I saw an old woman fall down today.
One minute she was walking along with her cane and sandals and socks, heading into the jewelry store and the next she was on her knees on the cement step.
I felt so sorry for her that it brought tears to my eyes.
People quickly surrounded her, so I didn’t stop. I hope she’s ok. She hadn’t gotten up by the time I rounded the corner.
I have come to the conclusion that growing old sucks.
You can’t rely on your body anymore when you get old. You need a cane and still trip on the steps.
Your balance is off so you can’t use a stepstool without worrying about falling. Your bones are more brittle so you can’t go skiing like you used to.
You can’t hear on the telephone so telemarketers baffle you. You can’t read the small print on your medication or open the child proof cap.
You lose track of technological developments and can’t figure out how to use a tablet computer, DVR or smart phone.
People talk down to you because they equate age with being an idiot. They say things like “How are we today” and “Hello, Dear.”
They want to take away your driver’s license because you might mow down an entire class of second graders in the crosswalk.
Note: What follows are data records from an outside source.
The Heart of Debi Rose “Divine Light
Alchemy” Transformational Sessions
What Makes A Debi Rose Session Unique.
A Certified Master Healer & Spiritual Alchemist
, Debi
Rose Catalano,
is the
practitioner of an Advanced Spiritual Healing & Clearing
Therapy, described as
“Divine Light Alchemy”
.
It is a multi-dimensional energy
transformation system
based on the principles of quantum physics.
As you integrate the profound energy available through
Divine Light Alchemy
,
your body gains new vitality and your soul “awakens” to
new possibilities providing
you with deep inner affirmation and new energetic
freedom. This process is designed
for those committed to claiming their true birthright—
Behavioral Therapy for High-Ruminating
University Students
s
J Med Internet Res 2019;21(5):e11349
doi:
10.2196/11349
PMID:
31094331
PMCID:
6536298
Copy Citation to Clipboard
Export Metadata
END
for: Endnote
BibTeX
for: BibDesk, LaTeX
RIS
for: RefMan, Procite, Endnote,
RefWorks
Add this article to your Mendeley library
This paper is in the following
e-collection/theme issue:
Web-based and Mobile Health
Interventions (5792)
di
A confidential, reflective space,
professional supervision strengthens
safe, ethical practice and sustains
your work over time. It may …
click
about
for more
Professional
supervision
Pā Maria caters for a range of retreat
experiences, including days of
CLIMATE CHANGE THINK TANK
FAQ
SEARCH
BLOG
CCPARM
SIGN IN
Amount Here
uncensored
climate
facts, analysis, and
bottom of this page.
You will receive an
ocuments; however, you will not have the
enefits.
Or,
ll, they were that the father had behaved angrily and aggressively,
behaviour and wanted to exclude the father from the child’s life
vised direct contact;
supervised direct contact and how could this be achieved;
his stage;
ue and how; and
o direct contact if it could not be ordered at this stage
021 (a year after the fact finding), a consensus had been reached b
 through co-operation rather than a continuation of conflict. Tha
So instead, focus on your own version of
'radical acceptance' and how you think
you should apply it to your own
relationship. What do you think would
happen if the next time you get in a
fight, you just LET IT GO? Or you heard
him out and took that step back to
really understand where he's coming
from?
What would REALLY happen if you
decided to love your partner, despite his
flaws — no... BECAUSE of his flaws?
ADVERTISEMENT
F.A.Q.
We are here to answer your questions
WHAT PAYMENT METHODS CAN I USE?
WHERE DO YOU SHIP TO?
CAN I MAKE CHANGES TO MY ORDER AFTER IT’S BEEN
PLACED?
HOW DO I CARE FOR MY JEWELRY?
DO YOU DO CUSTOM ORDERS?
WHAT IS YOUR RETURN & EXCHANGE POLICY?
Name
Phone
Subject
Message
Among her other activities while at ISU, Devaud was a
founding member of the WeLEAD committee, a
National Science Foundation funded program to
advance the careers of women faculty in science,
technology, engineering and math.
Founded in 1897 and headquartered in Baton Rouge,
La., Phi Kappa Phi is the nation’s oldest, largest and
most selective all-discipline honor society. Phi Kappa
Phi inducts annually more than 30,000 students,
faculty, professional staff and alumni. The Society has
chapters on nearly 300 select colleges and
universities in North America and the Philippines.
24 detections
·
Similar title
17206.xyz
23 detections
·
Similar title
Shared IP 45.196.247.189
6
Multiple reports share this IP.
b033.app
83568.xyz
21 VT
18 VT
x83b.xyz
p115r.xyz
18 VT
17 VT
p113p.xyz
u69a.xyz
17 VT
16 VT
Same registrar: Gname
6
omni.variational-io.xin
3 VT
Once vibrant, interesting people are reduced to worrying about their health and when the grandkids are coming to visit.
It all sucks.
Even the so-called wisdom that comes with age sucks because no one takes the time to listen to you. You could have all the wisdom in the world, and people would just see an old, irrelevant person.
So I’ve decided that I’m not going to grow old. I refuse.
I don’t know if that means I’ll take a bottle of sleeping pills and crawl into the bed at the first sign of old age, or if I’ll just spend all my money on fountain of youth schemes and new age remedies, but either way I’m not going to become elderly.
At least not gracefully. Because it sucks.